AIM OF THE EXERCISE »
Within the entries below, find each line containing the word "يأتيك" and copy it.

DATA FOR PROCESSING »
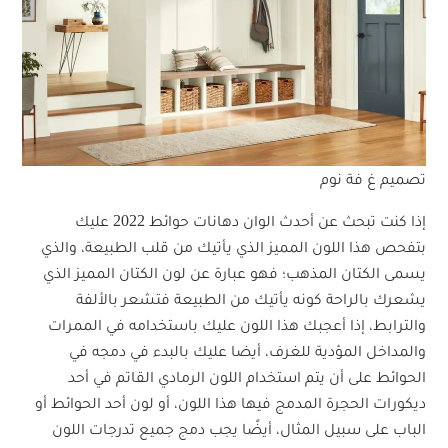
تصميم غ فة نوم
إذا كنت تبحث عن أحدث الوان دهانات حوائط 2022 عليك
بتفحص هذا اللون المميز الذي يأتيك من قلب الطبيعة، والذي
يسمى الكتان المذهب؛ فهو عبارة عن لون الكتان المميز الذي
يشعرك بالراحة كونه يأتيك من الطبيعة فتشعر بالألفة
والترابط، إذا أعجبك هذا اللون عليك باستخدامه في الممرات
والمداخل المؤدية للغرف، أيضا عليك بالبدء في دمجه في
الحوائط على أن يتم استخدام اللون الرمادي القاتم في أحد
ديكورات الحجرة المدمج فيها هذا اللون، أو لون أحد الحوائط أو
الباب على سبيل المثال، أيضًا يجب دمج جميع تدرجات اللون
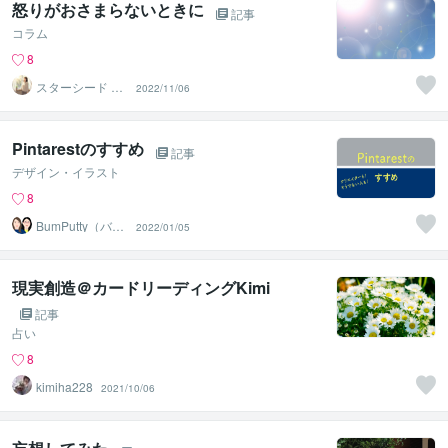
怒りがおさまらないときに
記事
コラム
8
スターシード あ
2022/11/06
いな
Pintarestのすすめ
記事
デザイン・イラスト
8
BumPutty（バン
2022/01/05
プティ）
現実創造＠カードリーディングKimi
記事
占い
8
kimiha228
2021/10/06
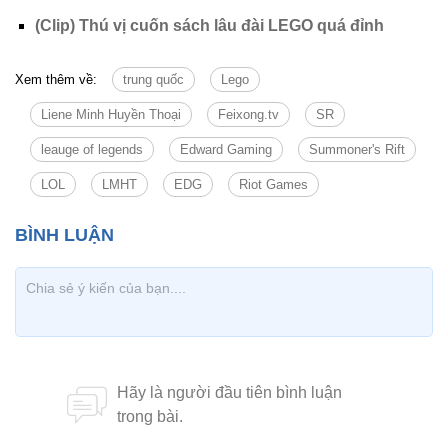
(Clip) Thú vị cuốn sách lâu đài LEGO quá đỉnh
Xem thêm về:
trung quốc
Lego
Liene Minh Huyền Thoại
Feixong.tv
SR
leauge of legends
Edward Gaming
Summoner's Rift
LOL
LMHT
EDG
Riot Games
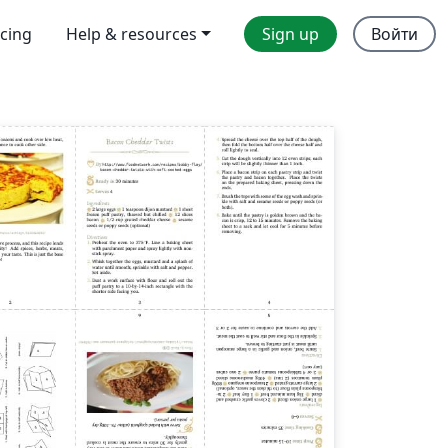
icing
Help & resources
Sign up
Войти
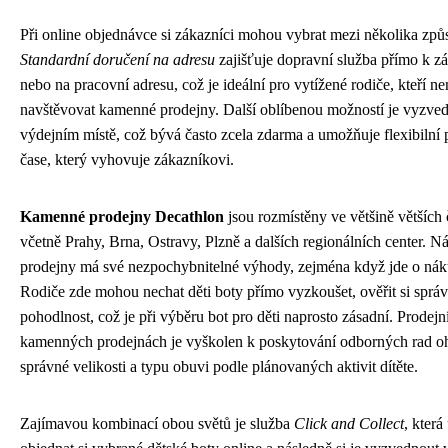
Při online objednávce si zákazníci mohou vybrat mezi několika způ
Standardní doručení na adresu
zajišťuje dopravní služba přímo k 
nebo na pracovní adresu, což je ideální pro vytížené rodiče, kteří ne
navštěvovat kamenné prodejny. Další oblíbenou možností je vyzved
výdejním místě, což bývá často zcela zdarma a umožňuje flexibilní p
čase, který vyhovuje zákazníkovi.
Kamenné prodejny Decathlon
jsou rozmístěny ve většině větších
včetně Prahy, Brna, Ostravy, Plzně a dalších regionálních center. N
prodejny má své nezpochybnitelné výhody, zejména když jde o nák
Rodiče zde mohou nechat děti boty přímo vyzkoušet, ověřit si správ
pohodlnost, což je při výběru bot pro děti naprosto zásadní. Prodejn
kamenných prodejnách je vyškolen k poskytování odborných rad o
správné velikosti a typu obuvi podle plánovaných aktivit dítěte.
Zajímavou kombinací obou světů je služba
Click and Collect
, kter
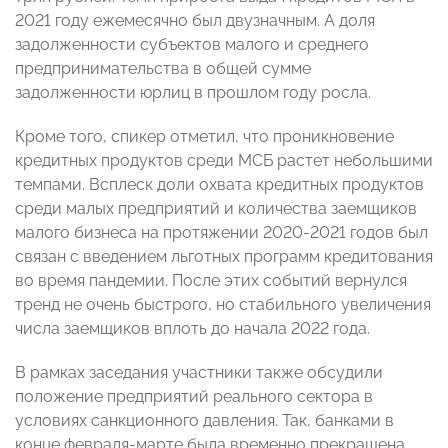
2021 году ежемесячно был двузначным. А доля
задолженности субъектов малого и среднего
предпринимательства в общей сумме
задолженности юрлиц в прошлом году росла.
Кроме того, спикер отметил, что проникновение
кредитных продуктов среди МСБ растет небольшими
темпами. Всплеск доли охвата кредитных продуктов
среди малых предприятий и количества заемщиков
малого бизнеса на протяжении 2020-2021 годов был
связан с введением льготных программ кредитования
во время пандемии. После этих событий вернулся
тренд не очень быстрого, но стабильного увеличения
числа заемщиков вплоть до начала 2022 года.
В рамках заседания участники также обсудили
положение предприятий реального сектора в
условиях санкционного давления. Так, банками в
конце февраля-марте была временно прекращена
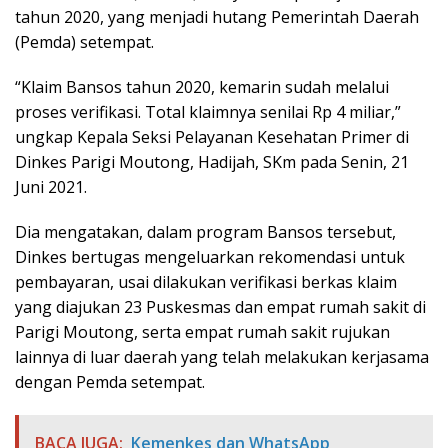
tahun 2020, yang menjadi hutang Pemerintah Daerah
(Pemda) setempat.
“Klaim Bansos tahun 2020, kemarin sudah melalui
proses verifikasi. Total klaimnya senilai Rp 4 miliar,”
ungkap Kepala Seksi Pelayanan Kesehatan Primer di
Dinkes Parigi Moutong, Hadijah, SKm pada Senin, 21
Juni 2021.
Dia mengatakan, dalam program Bansos tersebut,
Dinkes bertugas mengeluarkan rekomendasi untuk
pembayaran, usai dilakukan verifikasi berkas klaim
yang diajukan 23 Puskesmas dan empat rumah sakit di
Parigi Moutong, serta empat rumah sakit rujukan
lainnya di luar daerah yang telah melakukan kerjasama
dengan Pemda setempat.
BACA JUGA:
Kemenkes dan WhatsApp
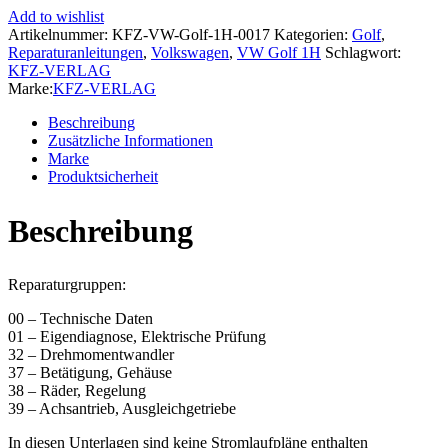
Typ
Add to wishlist
1H
Artikelnummer:
KFZ-VW-Golf-1H-0017
Kategorien:
Golf
,
1991-
Reparaturanleitungen
,
Volkswagen
,
VW Golf 1H
Schlagwort:
1997
KFZ-VERLAG
4
Marke:
KFZ-VERLAG
Gang
Automatikgetriebe
Beschreibung
096
Zusätzliche Informationen
Reparaturanleitung
Marke
Menge
Produktsicherheit
Beschreibung
Reparaturgruppen:
00 – Technische Daten
01 – Eigendiagnose, Elektrische Prüfung
32 – Drehmomentwandler
37 – Betätigung, Gehäuse
38 – Räder, Regelung
39 – Achsantrieb, Ausgleichgetriebe
In diesen Unterlagen sind keine Stromlaufpläne enthalten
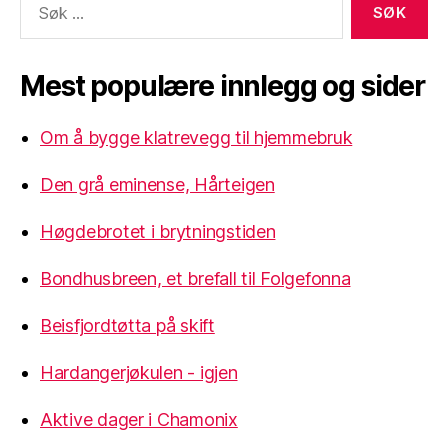
etter:
Mest populære innlegg og sider
Om å bygge klatrevegg til hjemmebruk
Den grå eminense, Hårteigen
Høgdebrotet i brytningstiden
Bondhusbreen, et brefall til Folgefonna
Beisfjordtøtta på skift
Hardangerjøkulen - igjen
Aktive dager i Chamonix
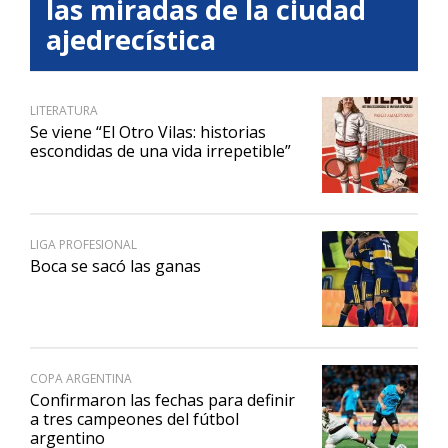
las miradas de la ciudad
ajedrecística
LITERATURA
Se viene “El Otro Vilas: historias
escondidas de una vida irrepetible”
LIGA PROFESIONAL
Boca se sacó las ganas
COPA ARGENTINA
Confirmaron las fechas para definir
a tres campeones del fútbol
argentino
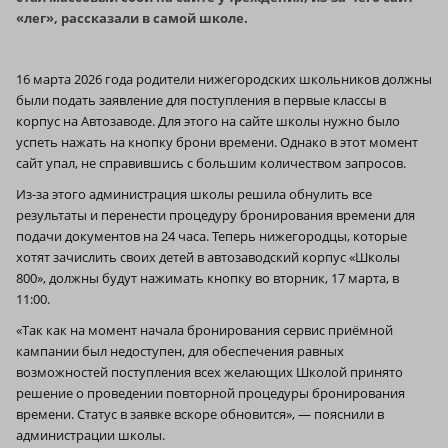
«лег», рассказали в самой школе.
16 марта 2026 года родители нижегородских школьников должны
были подать заявление для поступления в первые классы в
корпус на Автозаводе. Для этого на сайте школы нужно было
успеть нажать на кнопку брони времени. Однако в этот момент
сайт упал, не справившись с большим количеством запросов.
Из-за этого администрация школы решила обнулить все
результаты и перенести процедуру бронирования времени для
подачи документов на 24 часа. Теперь нижегородцы, которые
хотят зачислить своих детей в автозаводский корпус «Школы
800», должны будут нажимать кнопку во вторник, 17 марта, в
11:00.
«Так как на момент начала бронирования сервис приёмной
кампании был недоступен, для обеспечения равных
возможностей поступления всех желающих Школой принято
решение о проведении повторной процедуры бронирования
времени. Статус в заявке вскоре обновится», — пояснили в
администрации школы.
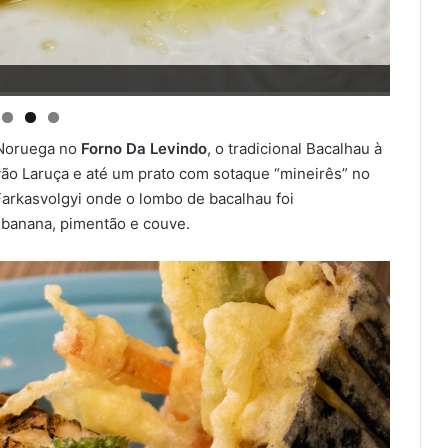
Casa 
 Noruega no
Forno Da Levindo
, o tradicional Bacalhau à
vão Laruça e até um prato com sotaque “mineirês” no
Farkasvolgyi onde o lombo de bacalhau foi
banana, pimentão e couve.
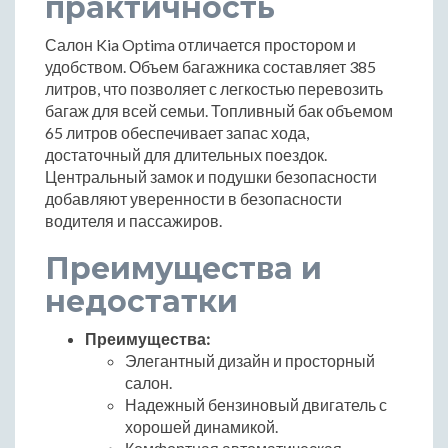
практичность
Салон Kia Optima отличается простором и
удобством. Объем багажника составляет 385
литров, что позволяет с легкостью перевозить
багаж для всей семьи. Топливный бак объемом
65 литров обеспечивает запас хода,
достаточный для длительных поездок.
Центральный замок и подушки безопасности
добавляют уверенности в безопасности
водителя и пассажиров.
Преимущества и
недостатки
Преимущества:
Элегантный дизайн и просторный
салон.
Надежный бензиновый двигатель с
хорошей динамикой.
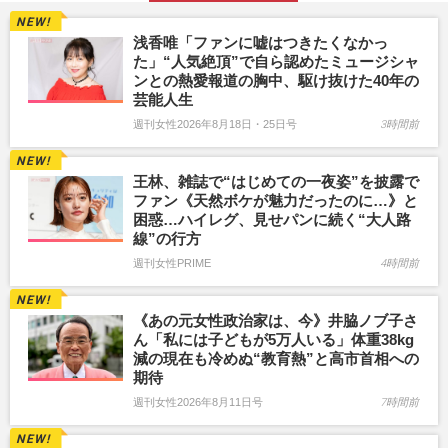
浅香唯「ファンに嘘はつきたくなかっ
た」“人気絶頂”で自ら認めたミュージシャ
ンとの熱愛報道の胸中、駆け抜けた40年の
芸能人生
週刊女性2026年8月18日・25日号
3時間前
王林、雑誌で“はじめての一夜姿”を披露で
ファン《天然ボケが魅力だったのに…》と
困惑…ハイレグ、見せパンに続く“大人路
線”の行方
週刊女性PRIME
4時間前
《あの元女性政治家は、今》井脇ノブ子さ
ん「私には子どもが5万人いる」体重38kg
減の現在も冷めぬ“教育熱”と高市首相への
期待
週刊女性2026年8月11日号
7時間前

YOUR RESPONSE »
بتفحص هذا اللون المميز الذي يأتيك من قلب الطبيعة، والذي
يشعرك بالراحة كونه يأتيك من الطبيعة فتشعر بالألفة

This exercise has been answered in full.